◆ Try it ◆
From the line containing "<td>0.689403</td>" to the line containing "Muestra el campo 'intensidad'" in the records below, set down every line exactly as it stands, both ends included, and skip the pictures.
** Opening Entries provided block **
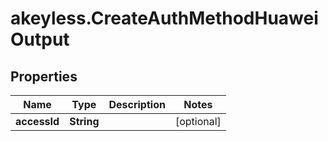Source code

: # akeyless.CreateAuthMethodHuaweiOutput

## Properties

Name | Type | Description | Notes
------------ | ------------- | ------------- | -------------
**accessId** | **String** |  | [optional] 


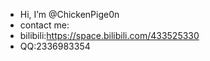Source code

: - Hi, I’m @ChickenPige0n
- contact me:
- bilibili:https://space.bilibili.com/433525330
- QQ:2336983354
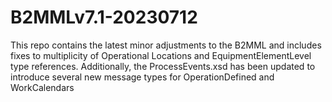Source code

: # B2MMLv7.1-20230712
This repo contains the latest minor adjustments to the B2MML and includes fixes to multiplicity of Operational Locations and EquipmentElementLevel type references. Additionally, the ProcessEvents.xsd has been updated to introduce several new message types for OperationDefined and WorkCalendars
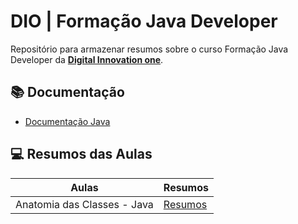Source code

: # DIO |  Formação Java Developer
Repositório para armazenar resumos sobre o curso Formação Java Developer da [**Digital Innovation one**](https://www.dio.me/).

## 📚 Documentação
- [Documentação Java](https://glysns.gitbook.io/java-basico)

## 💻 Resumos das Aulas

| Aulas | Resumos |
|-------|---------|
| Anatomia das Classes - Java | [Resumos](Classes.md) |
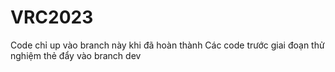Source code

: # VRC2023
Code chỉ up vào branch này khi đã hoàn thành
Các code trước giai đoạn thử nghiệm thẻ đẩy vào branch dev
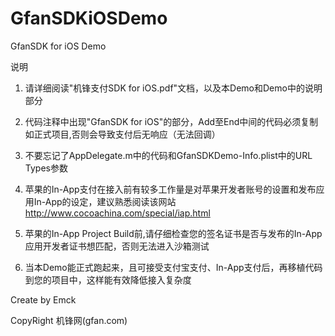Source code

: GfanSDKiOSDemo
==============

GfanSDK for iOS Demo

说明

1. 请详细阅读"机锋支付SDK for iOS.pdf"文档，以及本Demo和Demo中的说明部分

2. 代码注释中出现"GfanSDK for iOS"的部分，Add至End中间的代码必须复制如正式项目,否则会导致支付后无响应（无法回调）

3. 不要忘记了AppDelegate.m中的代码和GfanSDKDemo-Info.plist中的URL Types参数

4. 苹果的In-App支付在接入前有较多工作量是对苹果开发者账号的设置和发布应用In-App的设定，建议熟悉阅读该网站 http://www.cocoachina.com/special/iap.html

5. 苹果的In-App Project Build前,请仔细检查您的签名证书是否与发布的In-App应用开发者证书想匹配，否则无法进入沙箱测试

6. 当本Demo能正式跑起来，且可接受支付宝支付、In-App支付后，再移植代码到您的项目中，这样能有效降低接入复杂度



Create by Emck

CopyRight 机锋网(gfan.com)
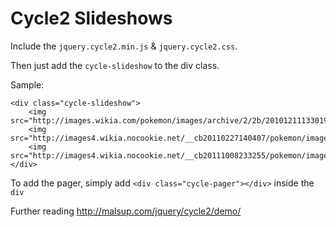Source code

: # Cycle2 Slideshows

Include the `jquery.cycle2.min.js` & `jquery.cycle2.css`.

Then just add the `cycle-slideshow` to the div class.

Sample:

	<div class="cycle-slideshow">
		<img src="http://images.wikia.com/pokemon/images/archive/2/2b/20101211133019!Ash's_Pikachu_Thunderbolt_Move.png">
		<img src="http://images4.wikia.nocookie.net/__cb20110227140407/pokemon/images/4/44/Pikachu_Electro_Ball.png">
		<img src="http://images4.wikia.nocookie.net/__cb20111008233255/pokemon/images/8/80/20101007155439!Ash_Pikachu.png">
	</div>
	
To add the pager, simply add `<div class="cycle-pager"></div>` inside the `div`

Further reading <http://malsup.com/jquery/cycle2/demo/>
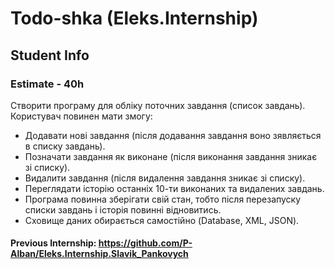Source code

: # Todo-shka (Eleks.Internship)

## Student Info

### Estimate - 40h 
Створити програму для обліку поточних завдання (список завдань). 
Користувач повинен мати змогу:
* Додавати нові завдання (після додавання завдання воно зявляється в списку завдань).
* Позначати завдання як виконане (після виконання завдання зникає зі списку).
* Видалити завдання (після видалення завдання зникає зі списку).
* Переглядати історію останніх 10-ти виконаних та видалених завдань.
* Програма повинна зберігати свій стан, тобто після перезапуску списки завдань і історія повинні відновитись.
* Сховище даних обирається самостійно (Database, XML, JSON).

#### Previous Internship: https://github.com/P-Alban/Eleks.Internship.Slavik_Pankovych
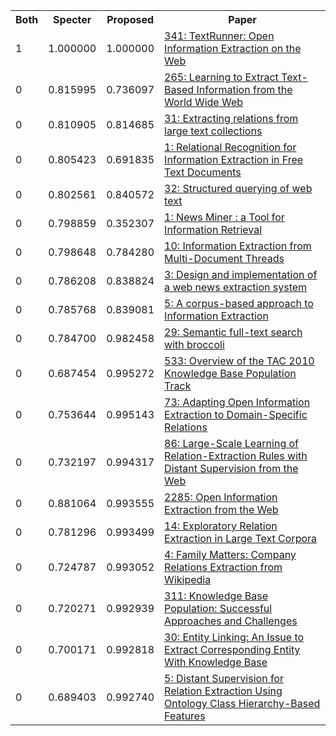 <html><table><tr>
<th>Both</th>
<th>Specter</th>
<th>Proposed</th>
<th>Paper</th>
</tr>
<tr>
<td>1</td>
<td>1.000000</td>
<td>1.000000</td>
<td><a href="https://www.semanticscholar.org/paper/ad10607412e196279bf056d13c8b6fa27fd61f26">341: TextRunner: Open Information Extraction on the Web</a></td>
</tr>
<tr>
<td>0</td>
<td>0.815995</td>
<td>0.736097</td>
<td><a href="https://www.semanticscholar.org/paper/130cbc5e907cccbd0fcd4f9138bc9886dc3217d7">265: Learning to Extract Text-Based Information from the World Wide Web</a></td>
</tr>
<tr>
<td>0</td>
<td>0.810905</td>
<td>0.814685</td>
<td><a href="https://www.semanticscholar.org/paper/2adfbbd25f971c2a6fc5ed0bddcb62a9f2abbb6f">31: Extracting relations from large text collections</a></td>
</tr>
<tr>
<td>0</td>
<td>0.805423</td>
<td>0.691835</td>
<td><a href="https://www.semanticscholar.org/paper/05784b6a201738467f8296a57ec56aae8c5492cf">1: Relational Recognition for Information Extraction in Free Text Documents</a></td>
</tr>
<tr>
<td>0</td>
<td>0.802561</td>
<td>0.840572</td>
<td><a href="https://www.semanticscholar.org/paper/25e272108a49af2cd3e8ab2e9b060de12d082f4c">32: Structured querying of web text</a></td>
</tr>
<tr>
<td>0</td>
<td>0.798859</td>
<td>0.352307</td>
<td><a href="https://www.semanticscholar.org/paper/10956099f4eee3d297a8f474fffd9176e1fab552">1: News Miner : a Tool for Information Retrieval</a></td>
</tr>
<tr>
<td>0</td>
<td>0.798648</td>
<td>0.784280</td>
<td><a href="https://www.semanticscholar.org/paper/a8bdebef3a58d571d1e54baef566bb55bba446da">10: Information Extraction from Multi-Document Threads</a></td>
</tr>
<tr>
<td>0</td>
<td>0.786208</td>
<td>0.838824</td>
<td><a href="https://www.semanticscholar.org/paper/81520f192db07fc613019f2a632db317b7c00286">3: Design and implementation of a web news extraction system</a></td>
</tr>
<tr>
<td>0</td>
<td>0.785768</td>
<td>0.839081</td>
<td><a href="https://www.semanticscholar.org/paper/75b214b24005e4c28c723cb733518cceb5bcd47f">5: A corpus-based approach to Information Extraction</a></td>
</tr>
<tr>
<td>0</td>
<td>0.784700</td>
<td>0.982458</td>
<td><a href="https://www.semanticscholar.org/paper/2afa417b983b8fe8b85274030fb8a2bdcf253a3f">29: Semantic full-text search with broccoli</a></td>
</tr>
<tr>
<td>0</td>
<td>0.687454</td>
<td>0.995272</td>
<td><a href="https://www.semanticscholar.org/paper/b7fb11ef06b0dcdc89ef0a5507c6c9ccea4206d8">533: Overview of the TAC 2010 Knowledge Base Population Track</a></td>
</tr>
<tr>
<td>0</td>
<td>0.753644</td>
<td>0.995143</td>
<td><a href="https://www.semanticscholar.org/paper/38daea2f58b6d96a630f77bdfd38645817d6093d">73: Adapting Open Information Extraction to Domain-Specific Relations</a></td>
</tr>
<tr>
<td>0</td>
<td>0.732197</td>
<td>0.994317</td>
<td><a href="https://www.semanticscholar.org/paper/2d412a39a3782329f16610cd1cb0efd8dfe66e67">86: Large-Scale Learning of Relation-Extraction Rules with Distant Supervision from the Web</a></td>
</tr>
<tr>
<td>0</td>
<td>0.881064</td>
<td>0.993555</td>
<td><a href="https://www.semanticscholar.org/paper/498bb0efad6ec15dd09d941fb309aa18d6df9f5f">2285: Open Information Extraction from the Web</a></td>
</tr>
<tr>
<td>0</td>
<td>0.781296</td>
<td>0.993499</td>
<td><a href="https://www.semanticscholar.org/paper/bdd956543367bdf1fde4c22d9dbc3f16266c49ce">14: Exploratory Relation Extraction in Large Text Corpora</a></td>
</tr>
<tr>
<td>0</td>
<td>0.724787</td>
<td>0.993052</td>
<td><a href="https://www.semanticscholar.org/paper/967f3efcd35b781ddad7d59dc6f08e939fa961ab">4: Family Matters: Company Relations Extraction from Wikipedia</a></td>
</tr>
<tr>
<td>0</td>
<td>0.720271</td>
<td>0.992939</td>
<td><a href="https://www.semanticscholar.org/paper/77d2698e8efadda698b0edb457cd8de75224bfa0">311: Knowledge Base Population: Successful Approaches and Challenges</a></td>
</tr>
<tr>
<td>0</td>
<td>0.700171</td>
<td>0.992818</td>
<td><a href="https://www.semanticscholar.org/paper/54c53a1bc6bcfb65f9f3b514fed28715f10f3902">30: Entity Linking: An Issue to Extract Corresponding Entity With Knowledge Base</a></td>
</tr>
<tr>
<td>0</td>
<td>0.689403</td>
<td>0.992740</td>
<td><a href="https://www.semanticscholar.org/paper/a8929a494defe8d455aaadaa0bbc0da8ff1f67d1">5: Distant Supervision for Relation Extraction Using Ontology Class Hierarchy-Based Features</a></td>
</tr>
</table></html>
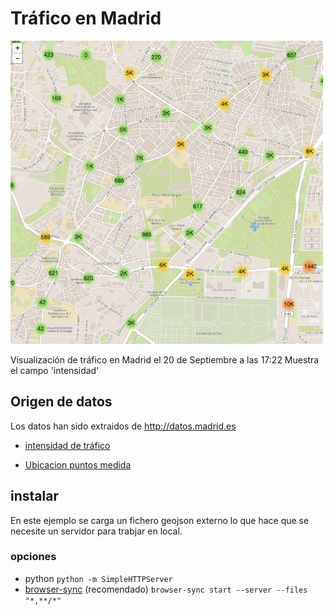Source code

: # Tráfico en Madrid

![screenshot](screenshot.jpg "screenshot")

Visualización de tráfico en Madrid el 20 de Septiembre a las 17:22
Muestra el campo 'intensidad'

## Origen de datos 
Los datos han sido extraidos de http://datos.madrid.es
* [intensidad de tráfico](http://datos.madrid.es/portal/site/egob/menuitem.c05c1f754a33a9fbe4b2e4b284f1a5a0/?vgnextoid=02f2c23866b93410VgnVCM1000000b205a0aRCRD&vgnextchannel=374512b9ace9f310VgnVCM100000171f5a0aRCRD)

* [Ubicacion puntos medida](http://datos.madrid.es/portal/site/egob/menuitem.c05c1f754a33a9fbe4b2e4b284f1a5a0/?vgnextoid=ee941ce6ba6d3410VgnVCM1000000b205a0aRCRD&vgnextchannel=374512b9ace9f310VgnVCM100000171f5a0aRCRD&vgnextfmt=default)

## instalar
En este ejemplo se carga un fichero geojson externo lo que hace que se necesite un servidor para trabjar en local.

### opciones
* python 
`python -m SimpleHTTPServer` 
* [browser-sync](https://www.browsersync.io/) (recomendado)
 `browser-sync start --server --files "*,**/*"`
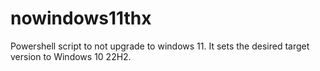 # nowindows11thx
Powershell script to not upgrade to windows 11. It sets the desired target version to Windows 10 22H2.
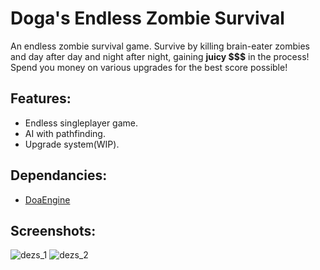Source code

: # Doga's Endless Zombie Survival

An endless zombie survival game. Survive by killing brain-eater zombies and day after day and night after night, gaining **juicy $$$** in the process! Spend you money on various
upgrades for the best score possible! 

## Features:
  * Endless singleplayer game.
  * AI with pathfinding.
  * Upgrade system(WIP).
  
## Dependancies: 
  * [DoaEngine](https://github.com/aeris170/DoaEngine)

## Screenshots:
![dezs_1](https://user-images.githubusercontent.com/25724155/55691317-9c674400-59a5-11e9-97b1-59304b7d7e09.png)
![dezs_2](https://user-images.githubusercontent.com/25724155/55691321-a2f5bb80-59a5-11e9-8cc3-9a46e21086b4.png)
** Closing Entries provided block **
◆ Task result ◆
<td>0.689403</td>
<td>0.992740</td>
<td><a href="https://www.semanticscholar.org/paper/a8929a494defe8d455aaadaa0bbc0da8ff1f67d1">5: Distant Supervision for Relation Extraction Using Ontology Class Hierarchy-Based Features</a></td>
</tr>
</table></html>
Source code

: # Tráfico en Madrid

![screenshot](screenshot.jpg "screenshot")

Visualización de tráfico en Madrid el 20 de Septiembre a las 17:22
Muestra el campo 'intensidad'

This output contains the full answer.